Décidément, l’appellation « volume » a le vent en poupe au Québec par les temps qui courent! Après le Volume II des frères Khn et Klek de Poitrine lancé la semaine dernière, c’est au tour de Flore Laurentienne de faire paraître son Volume III, un album dans la continuité de ses deux premiers disques, reprenant un son plus grandiose et vaste, vraie déclaration d’amour à la nature, avec lequel il avait rompu sur 8 tableaux.

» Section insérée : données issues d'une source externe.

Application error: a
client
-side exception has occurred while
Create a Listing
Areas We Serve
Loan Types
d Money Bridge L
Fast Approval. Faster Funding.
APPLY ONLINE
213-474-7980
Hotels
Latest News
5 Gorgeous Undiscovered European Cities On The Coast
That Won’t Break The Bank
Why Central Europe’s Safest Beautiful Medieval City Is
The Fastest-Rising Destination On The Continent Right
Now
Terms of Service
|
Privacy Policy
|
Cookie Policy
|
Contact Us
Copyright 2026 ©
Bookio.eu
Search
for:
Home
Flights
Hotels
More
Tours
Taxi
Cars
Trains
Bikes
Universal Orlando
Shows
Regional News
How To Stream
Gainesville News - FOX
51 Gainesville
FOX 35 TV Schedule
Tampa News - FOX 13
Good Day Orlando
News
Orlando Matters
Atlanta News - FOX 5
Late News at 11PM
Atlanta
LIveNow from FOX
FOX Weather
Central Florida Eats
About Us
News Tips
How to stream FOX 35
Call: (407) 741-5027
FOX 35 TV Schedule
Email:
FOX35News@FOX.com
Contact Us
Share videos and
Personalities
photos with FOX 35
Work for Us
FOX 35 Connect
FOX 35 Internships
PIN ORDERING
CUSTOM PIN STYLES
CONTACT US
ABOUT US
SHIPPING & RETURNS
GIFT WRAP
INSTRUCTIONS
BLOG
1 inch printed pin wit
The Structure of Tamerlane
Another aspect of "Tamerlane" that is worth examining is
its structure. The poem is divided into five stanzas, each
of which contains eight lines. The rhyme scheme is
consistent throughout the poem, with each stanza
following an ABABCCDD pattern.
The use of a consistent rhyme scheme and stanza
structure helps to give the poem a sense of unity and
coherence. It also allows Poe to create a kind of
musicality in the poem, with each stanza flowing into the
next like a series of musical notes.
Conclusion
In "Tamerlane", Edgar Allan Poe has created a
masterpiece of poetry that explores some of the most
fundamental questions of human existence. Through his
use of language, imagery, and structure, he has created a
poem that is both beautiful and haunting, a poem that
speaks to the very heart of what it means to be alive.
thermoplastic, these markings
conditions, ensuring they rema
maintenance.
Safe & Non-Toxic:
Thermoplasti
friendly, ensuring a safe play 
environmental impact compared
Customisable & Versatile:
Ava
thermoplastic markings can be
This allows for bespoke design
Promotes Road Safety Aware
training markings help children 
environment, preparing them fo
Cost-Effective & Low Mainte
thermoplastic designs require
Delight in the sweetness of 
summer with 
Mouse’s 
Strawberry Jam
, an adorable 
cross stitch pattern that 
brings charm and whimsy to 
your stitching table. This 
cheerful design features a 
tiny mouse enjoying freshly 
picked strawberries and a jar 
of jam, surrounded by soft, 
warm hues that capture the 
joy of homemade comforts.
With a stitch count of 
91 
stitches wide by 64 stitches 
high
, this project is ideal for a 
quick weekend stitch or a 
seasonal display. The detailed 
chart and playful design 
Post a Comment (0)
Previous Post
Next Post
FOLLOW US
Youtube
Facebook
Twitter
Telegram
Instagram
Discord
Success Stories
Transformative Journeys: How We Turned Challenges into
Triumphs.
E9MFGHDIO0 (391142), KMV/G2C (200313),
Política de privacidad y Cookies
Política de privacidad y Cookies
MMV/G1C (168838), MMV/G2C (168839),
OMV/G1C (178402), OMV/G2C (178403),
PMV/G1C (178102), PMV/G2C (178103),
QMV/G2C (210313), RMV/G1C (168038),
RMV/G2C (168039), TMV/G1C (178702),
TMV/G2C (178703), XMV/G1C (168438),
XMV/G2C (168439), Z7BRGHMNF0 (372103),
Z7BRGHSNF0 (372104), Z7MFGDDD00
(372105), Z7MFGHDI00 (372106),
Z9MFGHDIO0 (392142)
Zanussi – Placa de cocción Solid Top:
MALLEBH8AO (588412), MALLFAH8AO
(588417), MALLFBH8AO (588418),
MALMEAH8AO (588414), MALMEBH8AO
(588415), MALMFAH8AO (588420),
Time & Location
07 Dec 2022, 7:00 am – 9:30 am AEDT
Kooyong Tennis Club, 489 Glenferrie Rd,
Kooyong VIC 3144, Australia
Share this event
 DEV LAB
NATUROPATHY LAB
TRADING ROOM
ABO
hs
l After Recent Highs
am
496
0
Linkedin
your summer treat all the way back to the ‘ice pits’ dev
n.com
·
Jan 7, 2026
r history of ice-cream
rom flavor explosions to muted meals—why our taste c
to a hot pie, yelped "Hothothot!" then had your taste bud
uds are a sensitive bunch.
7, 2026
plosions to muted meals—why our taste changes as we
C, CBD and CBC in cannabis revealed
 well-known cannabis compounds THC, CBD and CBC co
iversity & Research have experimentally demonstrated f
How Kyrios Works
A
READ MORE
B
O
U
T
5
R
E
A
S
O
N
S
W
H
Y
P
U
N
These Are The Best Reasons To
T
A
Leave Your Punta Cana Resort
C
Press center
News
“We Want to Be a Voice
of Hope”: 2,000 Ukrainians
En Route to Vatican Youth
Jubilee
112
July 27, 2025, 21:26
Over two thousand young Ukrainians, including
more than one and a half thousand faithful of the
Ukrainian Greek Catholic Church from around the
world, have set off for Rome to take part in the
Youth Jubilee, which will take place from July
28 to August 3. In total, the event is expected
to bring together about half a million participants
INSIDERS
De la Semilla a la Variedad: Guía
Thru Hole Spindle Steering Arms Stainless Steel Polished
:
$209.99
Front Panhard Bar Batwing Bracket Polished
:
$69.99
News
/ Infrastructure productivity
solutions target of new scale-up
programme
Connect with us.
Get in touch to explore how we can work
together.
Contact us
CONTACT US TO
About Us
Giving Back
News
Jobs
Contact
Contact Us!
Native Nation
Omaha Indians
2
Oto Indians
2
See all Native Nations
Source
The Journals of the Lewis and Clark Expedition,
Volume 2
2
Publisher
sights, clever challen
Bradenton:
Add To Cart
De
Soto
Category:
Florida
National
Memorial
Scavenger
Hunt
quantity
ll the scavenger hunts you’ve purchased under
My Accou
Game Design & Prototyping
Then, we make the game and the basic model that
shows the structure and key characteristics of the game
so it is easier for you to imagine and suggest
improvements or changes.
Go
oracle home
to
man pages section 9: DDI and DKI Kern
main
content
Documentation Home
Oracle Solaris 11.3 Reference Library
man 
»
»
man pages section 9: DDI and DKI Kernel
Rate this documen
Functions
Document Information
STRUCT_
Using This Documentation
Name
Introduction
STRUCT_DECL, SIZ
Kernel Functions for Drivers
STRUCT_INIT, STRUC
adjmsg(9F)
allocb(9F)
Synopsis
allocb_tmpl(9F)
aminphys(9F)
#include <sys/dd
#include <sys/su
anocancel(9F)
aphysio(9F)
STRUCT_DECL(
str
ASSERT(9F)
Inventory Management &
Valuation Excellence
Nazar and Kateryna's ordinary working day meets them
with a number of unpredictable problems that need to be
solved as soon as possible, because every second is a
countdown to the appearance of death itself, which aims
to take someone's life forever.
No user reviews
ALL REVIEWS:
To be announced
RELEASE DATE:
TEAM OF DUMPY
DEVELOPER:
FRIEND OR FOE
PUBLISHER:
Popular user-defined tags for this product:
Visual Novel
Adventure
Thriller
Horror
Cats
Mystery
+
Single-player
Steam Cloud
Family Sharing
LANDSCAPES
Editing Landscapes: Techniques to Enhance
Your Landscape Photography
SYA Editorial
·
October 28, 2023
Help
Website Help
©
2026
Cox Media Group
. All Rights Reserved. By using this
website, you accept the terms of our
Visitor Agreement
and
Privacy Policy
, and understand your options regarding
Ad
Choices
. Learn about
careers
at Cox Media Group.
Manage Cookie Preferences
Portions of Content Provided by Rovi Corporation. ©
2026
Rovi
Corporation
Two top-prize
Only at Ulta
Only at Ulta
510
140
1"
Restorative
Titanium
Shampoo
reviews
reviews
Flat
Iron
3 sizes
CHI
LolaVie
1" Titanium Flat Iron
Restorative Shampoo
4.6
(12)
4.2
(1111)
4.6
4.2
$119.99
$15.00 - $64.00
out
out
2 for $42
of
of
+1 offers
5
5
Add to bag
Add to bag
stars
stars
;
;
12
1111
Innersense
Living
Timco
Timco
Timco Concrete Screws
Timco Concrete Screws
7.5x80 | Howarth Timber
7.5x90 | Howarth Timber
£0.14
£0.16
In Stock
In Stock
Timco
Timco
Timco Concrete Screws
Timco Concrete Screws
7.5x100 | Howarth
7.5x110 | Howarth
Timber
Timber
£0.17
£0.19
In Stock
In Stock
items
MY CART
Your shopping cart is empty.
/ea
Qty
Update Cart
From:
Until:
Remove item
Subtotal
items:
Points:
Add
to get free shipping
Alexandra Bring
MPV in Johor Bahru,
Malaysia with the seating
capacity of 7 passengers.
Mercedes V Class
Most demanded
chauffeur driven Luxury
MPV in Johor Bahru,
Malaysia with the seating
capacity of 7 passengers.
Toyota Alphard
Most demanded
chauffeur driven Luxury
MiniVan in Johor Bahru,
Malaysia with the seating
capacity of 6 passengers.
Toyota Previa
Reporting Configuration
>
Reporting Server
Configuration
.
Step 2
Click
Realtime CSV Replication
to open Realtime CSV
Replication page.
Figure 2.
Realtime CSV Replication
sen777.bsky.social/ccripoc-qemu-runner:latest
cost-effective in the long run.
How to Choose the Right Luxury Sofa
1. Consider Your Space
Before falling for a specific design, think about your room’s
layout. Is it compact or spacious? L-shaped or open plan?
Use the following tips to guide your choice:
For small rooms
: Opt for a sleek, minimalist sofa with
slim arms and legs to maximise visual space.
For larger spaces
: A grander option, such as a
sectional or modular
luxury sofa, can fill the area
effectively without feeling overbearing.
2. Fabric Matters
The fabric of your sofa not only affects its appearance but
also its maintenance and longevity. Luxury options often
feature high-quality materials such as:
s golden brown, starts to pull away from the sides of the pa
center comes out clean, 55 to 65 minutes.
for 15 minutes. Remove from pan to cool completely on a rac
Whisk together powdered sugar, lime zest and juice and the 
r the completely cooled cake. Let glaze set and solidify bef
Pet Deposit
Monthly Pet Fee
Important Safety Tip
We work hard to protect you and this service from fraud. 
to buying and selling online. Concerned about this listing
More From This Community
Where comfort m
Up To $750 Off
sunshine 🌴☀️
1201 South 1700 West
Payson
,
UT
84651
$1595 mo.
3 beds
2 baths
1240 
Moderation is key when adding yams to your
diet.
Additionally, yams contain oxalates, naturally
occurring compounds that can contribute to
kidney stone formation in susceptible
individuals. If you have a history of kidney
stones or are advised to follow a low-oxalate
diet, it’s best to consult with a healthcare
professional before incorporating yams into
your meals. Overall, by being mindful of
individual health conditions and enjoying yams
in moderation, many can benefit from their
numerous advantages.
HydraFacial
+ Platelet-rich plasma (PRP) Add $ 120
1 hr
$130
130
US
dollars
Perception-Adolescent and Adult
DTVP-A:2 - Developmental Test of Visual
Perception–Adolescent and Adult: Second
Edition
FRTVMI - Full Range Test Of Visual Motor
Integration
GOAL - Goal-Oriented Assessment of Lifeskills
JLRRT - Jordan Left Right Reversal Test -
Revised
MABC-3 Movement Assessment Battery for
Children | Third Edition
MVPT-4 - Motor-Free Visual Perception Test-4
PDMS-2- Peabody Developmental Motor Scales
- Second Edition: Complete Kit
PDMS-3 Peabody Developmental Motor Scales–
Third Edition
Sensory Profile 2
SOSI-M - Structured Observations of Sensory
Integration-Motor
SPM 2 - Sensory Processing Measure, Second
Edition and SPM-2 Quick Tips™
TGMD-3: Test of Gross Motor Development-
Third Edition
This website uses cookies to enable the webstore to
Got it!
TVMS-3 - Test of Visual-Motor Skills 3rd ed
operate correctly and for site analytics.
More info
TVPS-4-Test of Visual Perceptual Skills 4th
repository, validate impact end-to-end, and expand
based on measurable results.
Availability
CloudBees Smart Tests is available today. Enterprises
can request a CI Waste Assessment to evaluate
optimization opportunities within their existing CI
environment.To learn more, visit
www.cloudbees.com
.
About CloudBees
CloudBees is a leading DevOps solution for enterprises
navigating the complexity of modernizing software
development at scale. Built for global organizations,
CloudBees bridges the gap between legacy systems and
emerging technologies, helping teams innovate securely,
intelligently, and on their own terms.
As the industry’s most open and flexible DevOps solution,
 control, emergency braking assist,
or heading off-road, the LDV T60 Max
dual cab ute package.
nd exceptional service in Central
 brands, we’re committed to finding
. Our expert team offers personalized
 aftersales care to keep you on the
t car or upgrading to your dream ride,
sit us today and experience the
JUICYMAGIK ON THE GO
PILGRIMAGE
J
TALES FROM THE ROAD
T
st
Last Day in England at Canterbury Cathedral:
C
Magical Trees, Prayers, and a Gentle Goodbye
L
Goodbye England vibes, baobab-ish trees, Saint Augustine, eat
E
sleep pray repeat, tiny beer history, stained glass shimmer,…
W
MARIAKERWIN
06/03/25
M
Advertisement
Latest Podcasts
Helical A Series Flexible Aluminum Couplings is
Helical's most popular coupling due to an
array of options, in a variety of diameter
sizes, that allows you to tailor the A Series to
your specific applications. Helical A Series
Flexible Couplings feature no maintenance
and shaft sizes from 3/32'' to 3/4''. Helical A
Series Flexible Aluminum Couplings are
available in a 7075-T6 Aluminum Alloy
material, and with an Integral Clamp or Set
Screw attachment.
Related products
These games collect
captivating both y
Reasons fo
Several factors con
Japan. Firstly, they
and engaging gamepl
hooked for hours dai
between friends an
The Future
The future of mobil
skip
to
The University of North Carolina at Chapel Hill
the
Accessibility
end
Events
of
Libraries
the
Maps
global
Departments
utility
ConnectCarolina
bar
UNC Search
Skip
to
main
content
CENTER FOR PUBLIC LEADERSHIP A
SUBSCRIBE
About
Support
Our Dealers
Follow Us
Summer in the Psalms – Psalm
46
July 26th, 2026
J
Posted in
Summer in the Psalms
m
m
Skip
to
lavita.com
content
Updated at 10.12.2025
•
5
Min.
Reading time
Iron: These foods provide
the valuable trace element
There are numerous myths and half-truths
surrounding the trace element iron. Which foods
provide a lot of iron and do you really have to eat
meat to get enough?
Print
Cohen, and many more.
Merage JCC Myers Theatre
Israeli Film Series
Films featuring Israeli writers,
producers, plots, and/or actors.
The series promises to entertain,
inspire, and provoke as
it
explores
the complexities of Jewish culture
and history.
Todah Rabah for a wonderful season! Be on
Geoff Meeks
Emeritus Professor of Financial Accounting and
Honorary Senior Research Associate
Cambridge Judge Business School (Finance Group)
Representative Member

« À la base, il y avait toujours l’idée d’un Volume III. Dès le Volume I, je savais que je voulais en faire trois, exprime Flore Laurentienne, de son vrai nom Mathieu David Gagnon, en entrevue. 8 tableaux [son album précédent, sorti en 2024] m’a permis d’y aller un peu plus simplement, mais de continuer mes recherches et mes expérimentations, poursuit-il. Je pense que ce qui a déstabilisé les gens, ce n’est pas tant les compositions, mais c’est l’instrumentation. Il n’y avait pas de cordes, alors que la signature, entre guillemets, de Flore Laurentienne avait un peu été définie par ça. »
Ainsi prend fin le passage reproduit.